* Document passage:
- - - - -

In the second attached graph I include a LNT line obtained with the
constraint B>=0 - LNTsub(2500, B>0), and you won't be surprised to see
that B=0 is the maximum likelihood estimate representing the data in
this range. If exposures up to 2500 mSv would really be of concern, of
course I would use neither the LNTsub(2500, B>0) line nor the
LNTsub(2500) line (without that additional constraint!) but the
LQsub(2500), a linear quadratic function fit to the data in the 0 to
2500 mSv range. Since lifetime exposures beyond 1000 mSv probably occur
only extremely rarely, the maximum likelihood estimate in this most
relevant range would be given by the LNTsub(1000).
You can arguably make a case for all of the approximations so far
mentioned. That someone would accept the line labelled LNTsub(EAR
Preston pooled) as a reasonable approximation in any dose interval does
defy my imagination. The pooling comprised the A-bomb data as well as
data from six other populations (medically) exposed also at
(fractionated) high dose rates. The only population truly representative
for chronic low dose exposures is the hemangioma population. It is your
guess to speculate why any one interested in breast cancer risk from
chronic low dose exposures would wish to intermingle these data and to
use the results from such a mix and claim: "The results support the
linearity of the radiation dose response for breast cancer.".
Finally, since we wasted so much time on log-log plots, I also attach a
third graph showing the 5 fit lines in log-log again.
Thank you once more for enticing me to carry on so far.

- - - - -

Multi-view scene reconstruction data
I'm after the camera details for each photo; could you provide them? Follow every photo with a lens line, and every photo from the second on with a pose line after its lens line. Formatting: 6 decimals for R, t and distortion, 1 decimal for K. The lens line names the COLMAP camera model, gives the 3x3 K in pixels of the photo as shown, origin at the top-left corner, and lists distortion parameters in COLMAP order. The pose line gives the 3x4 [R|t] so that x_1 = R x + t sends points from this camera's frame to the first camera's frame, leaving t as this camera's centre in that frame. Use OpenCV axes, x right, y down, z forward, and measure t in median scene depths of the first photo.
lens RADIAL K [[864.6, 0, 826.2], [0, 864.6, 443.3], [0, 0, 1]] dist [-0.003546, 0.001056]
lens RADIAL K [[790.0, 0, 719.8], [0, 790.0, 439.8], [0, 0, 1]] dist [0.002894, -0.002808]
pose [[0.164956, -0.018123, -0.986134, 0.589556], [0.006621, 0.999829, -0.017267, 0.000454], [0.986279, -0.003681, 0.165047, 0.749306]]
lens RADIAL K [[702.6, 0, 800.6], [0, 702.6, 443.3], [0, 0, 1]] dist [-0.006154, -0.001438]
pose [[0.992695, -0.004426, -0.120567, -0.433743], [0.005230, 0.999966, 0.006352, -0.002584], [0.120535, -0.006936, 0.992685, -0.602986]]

- - - - -

* Required action 1:
Answer these questions on the dose-response passage:
(a) What value of B is the maximum likelihood estimate for the data shown in the second graph?
(b) Which population is named as the only one truly representative for chronic low dose exposures?
(c) How many fit lines does the third graph show in log-log?
* Required action 2:
Please repeat the dose-response passage word for word, starting at "Finally, since we" and ending at "carry on so far.".

* Answer box 1:
(a) B=0
(b) The hemangioma population
(c) 5

* Answer box 2:
Finally, since we wasted so much time on log-log plots, I also attach a
third graph showing the 5 fit lines in log-log again.
Thank you once more for enticing me to carry on so far.